Convertir les déchets industriels en véritables ressources, telle est la mission que s’est donnée la spin-off liégeoise Matvision. Avec son système de tri robotisé, elle propose une solution inédite de recyclage. Une technologie wallonne unique au monde.

C’est une histoire déjà longue de dix ans. Dix années de recherche, de développement et d’innovations au sein du laboratoire GeMMe (Géoressources, Génie Minéral et Métallurgie extractive) de l’ULiège, sur les hauteurs du Sart Tilman. Et c’est là qu’est né un système révolutionnaire de tri robotisé de déchets industriels. Cette technologie innovante combine des capteurs ultra rapides (rayons X, infrarouge, laser et 3D), l’intelligence artificielle et la robotique pour optimiser la valorisation de déchets industriels comme les métaux broyés. Ce qui permet de détecter et de séparer efficacement différents types de matériaux améliorant ainsi le recyclage et réduisant l’impact environnemental. De ce projet universitaire naîtra en 2024 la spin-off Matvision. « Faire du recyclage de déchets consiste avant tout à les séparer », explique Robert Baudinet, cofondateur et CEO de Matvision. « En permettant aux recycleurs de trier un mélange de déchets et d’isoler chaque famille de matériaux individuellement, nous facilitons la réutilisation de ces matériaux comme matières premières dans l’industrie ». Une approche qui permet, non seulement de maximiser le recyclage, mais aussi de répondre aux besoins spécifiques des industriels de ce secteur et des producteurs souhaitant intégrer davantage de matières recyclées dans leurs flux de production. La solution développée par la start-up répond donc à un réel besoin du marché. Et comme le dit Eric Pirard, professeur ordinaire au laboratoire GeMMe, « en se positionnant comme pionniers des techniques robotiques de tri des métaux, les ingénieurs wallons peuvent espérer jouer un rôle de tout premier plan dans le développement de l’économie circulaire à l’échelle internationale ».

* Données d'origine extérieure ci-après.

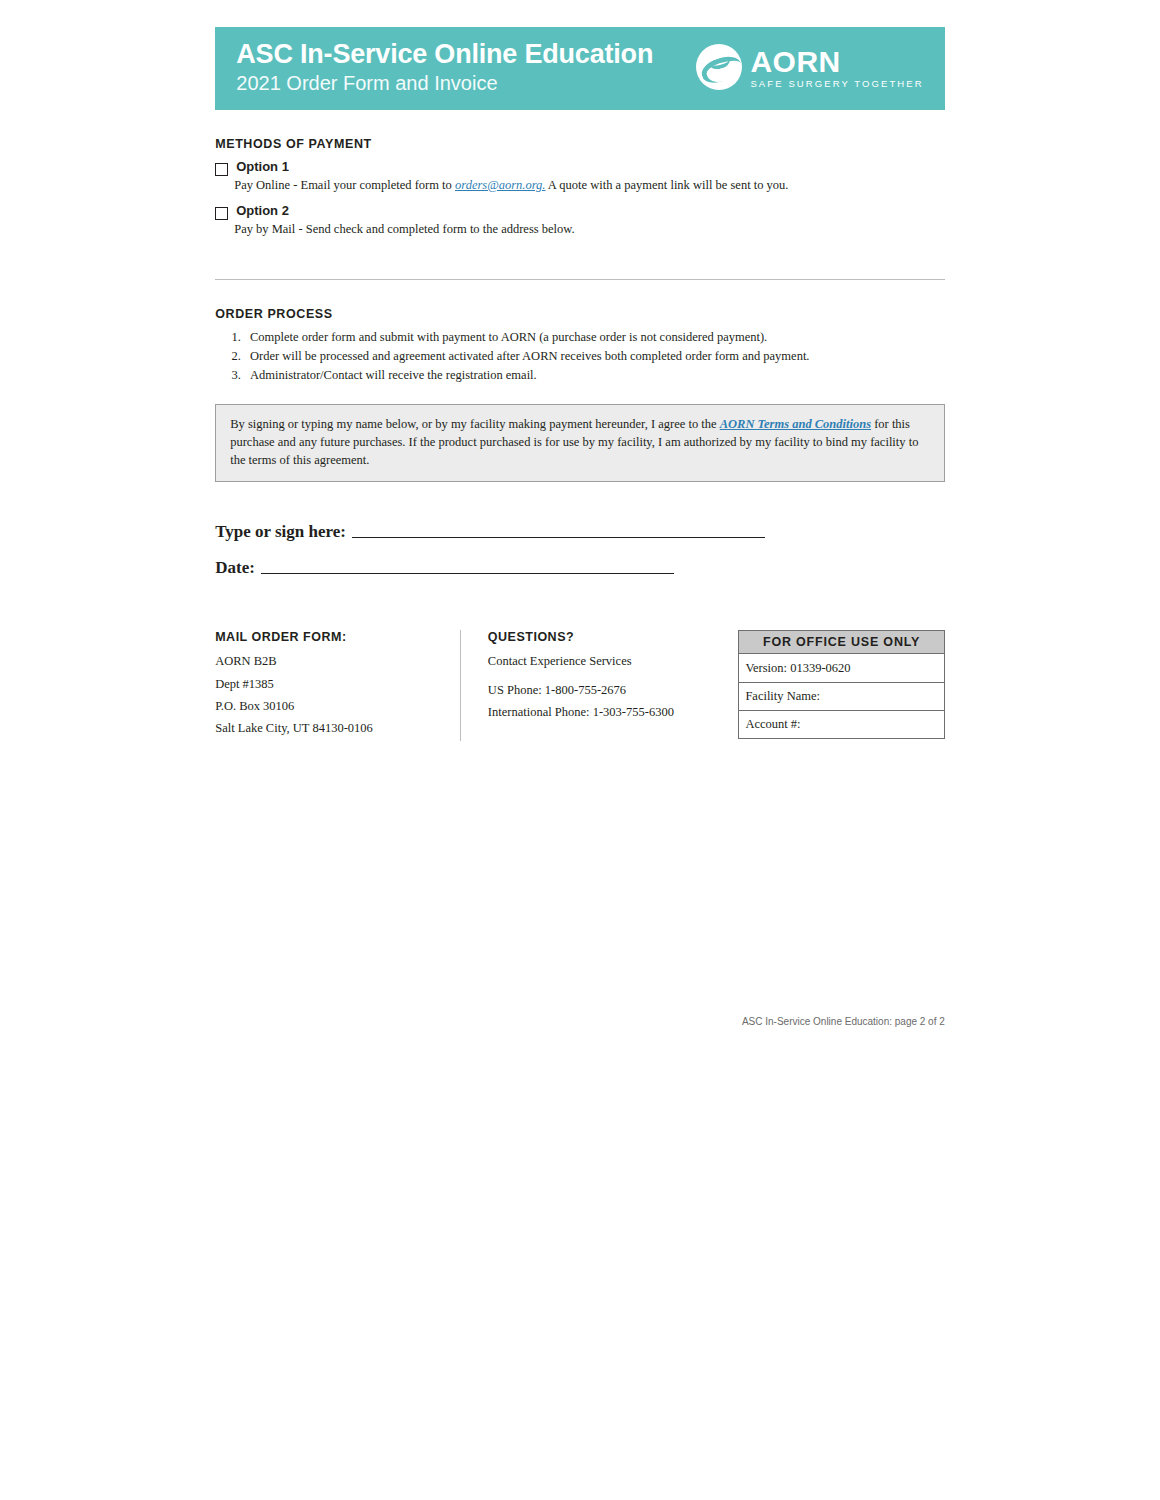ASC In-Service Online Education
2021 Order Form and Invoice
AORN
Safe Surgery Together
Methods of Payment
Option 1
Pay Online - Email your completed form to orders@aorn.org. A quote with a payment link will be sent to you.
Option 2
Pay by Mail - Send check and completed form to the address below.
Order Process
Complete order form and submit with payment to AORN (a purchase order is not considered payment).
Order will be processed and agreement activated after AORN receives both completed order form and payment.
Administrator/Contact will receive the registration email.
By signing or typing my name below, or by my facility making payment hereunder, I agree to the AORN Terms and Conditions for this purchase and any future purchases. If the product purchased is for use by my facility, I am authorized by my facility to bind my facility to the terms of this agreement.
Type or sign here:
Date:
Mail Order Form:
AORN B2B
Dept #1385
P.O. Box 30106
Salt Lake City, UT 84130-0106
Questions?
Contact Experience Services
US Phone: 1-800-755-2676
International Phone: 1-303-755-6300
| For Office Use Only |
| --- |
| Version: 01339-0620 |
| Facility Name: |
| Account #: |
ASC In-Service Online Education: page 2 of 2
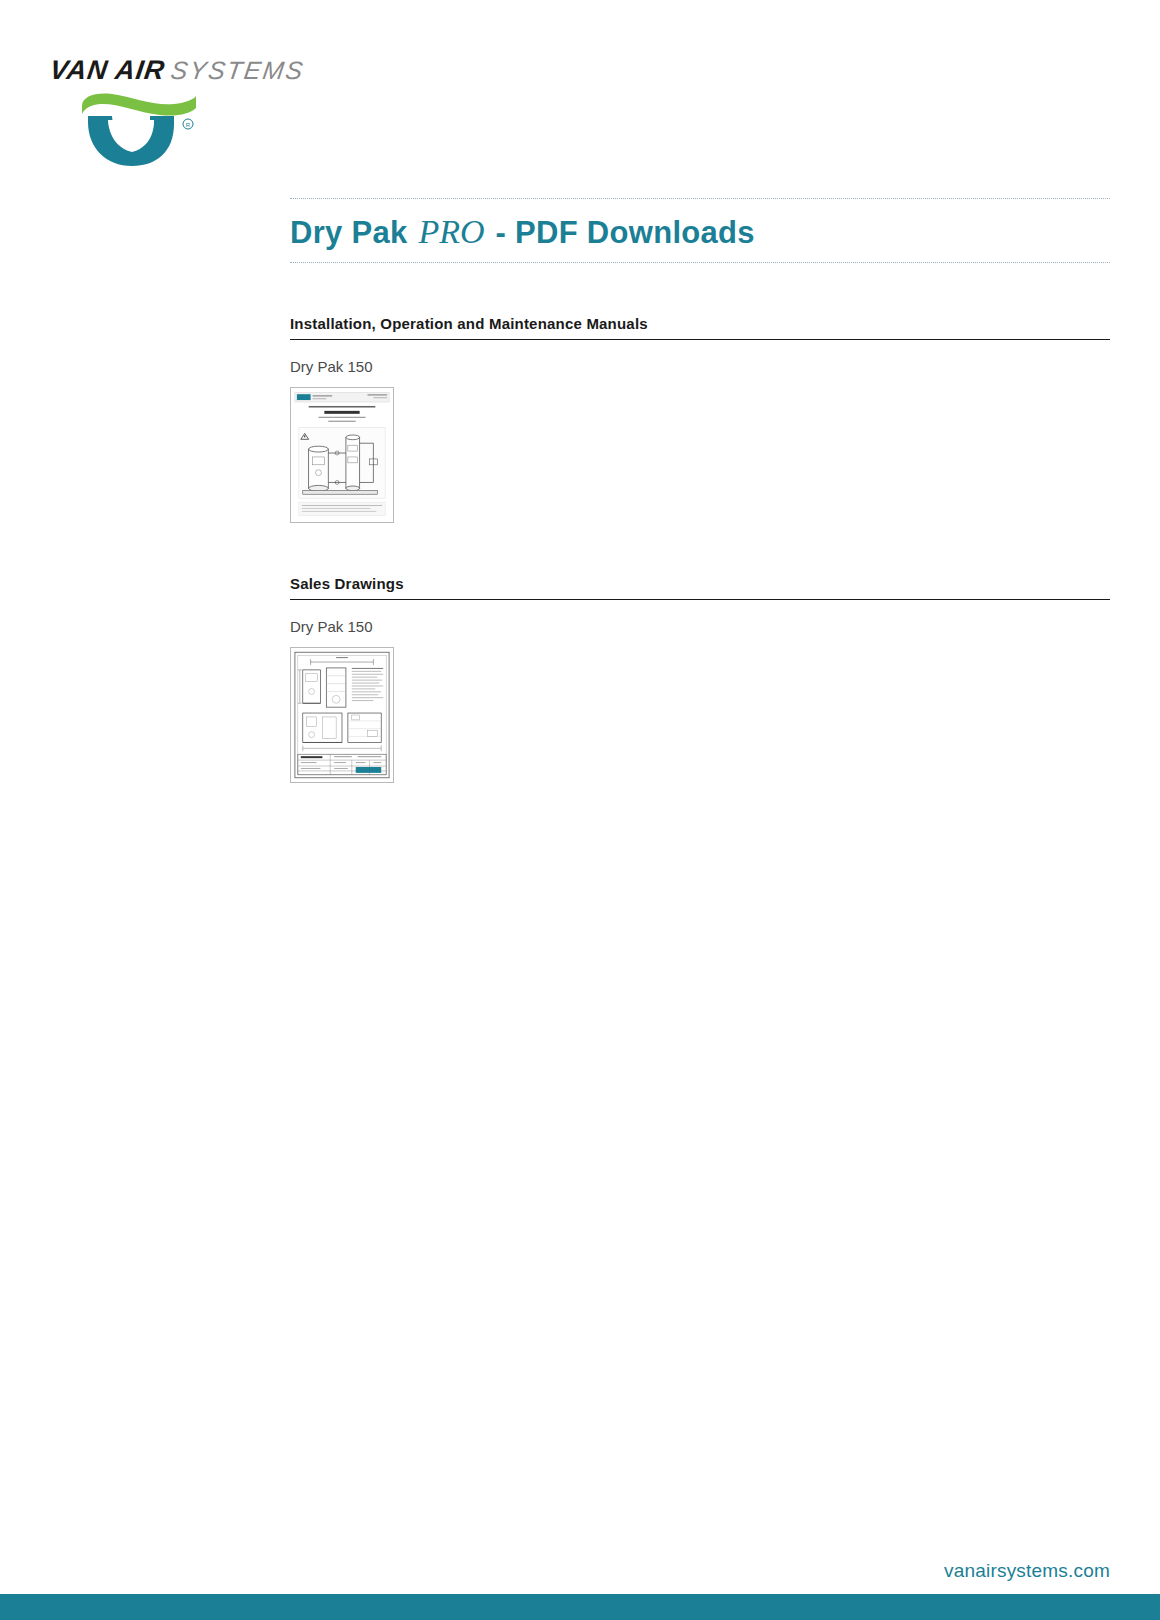VAN AIR SYSTEMS
R
Dry Pak PRO - PDF Downloads
Installation, Operation and Maintenance Manuals
Dry Pak 150
Sales Drawings
Dry Pak 150
vanairsystems.com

Différentes nuances de gris

Mais d’où vient cette idée ? « Ce sont les industriels qui nous ont mis au défi de voir la différence entre toute une série de métaux », répond Eric Pirard. « La plupart des métaux sont gris. Ils nous ont dit: ‘Etes-vous capables de voir des choses que nous ne voyons pas ?’ Et nous avons mobilisé tous les capteurs et les senseurs possibles pour essayer de voir les nuances entres une série d’alliages ». A l’origine chercheurs au laboratoire GeMMe, les fondateurs de Matvision ont bénéficié du soutien de l’écosystème entrepreneurial liégeois pour faire mûrir leur projet. Celui-ci les a menés à la première place du concours européen EIT Jumpstarter. Avec une vision devenue concrète, l’équipe a été accompagnée par le coaching financier A6K afin d’affiner son positionnement et son modèle économique.

Une solution adaptable

Le développement de cette innovation a été mené en collaboration avec des partenaires industriels, le Groupe Comet, un des leaders dans le tri des déchets ferreux à Mons et Cilyx, spécialiste de machines spéciales à Liège. Partenaire de la première heure du laboratoire GeMMe, le Groupe Comet a réalisé la première validation industrielle de cette solution de tri robotisée en investissant, en 2021, 10 millions d’euros (bâtiment et équipements) dans un démonstrateur industriel, une chaîne de 16 robots trieurs avec une capacité de tri de 20.000 tonnes de déchets métalliques par an (soit 1 milliard de pièces au rythme de 16 pièces triées à la seconde). Baptisé Multipick, cet investissement industriel a été réalisé avec le soutien de la Wallonie, dans le cadre de la Reverse Metallurgy du Pôle Mecatech, et des fonds européens FEDER. « Comme chaque cas est différent, nous avons constaté qu’il n’existait pas de machine ‘sur étagère’ pour traiter les déchets industriels », reprend Robert Baudinet. L’équipe d’ingénieurs a donc développé une solution qui s’adapte et se configure selon les besoins du client et les cas d’application. D’abord développée en laboratoire universitaire, cette technologie de tri robotisée a ensuite été validée en conditions industrielles chez Comet où elle fonctionne 24 heures sur 24 depuis 2023. « Chez Comet, nous nous sommes trouvés face à un grand mélange de métaux vendus à l’exportation et triés manuellement en Chine. Désormais, notre technologie lui permet de réaliser localement un tri afin de récupérer ces métaux ». Depuis lors, d’autres industries se sont montrées intéressées pour tester les performances de ces machines et voir les niveaux de qualité qu’elles sont capables d’atteindre avec ces systèmes.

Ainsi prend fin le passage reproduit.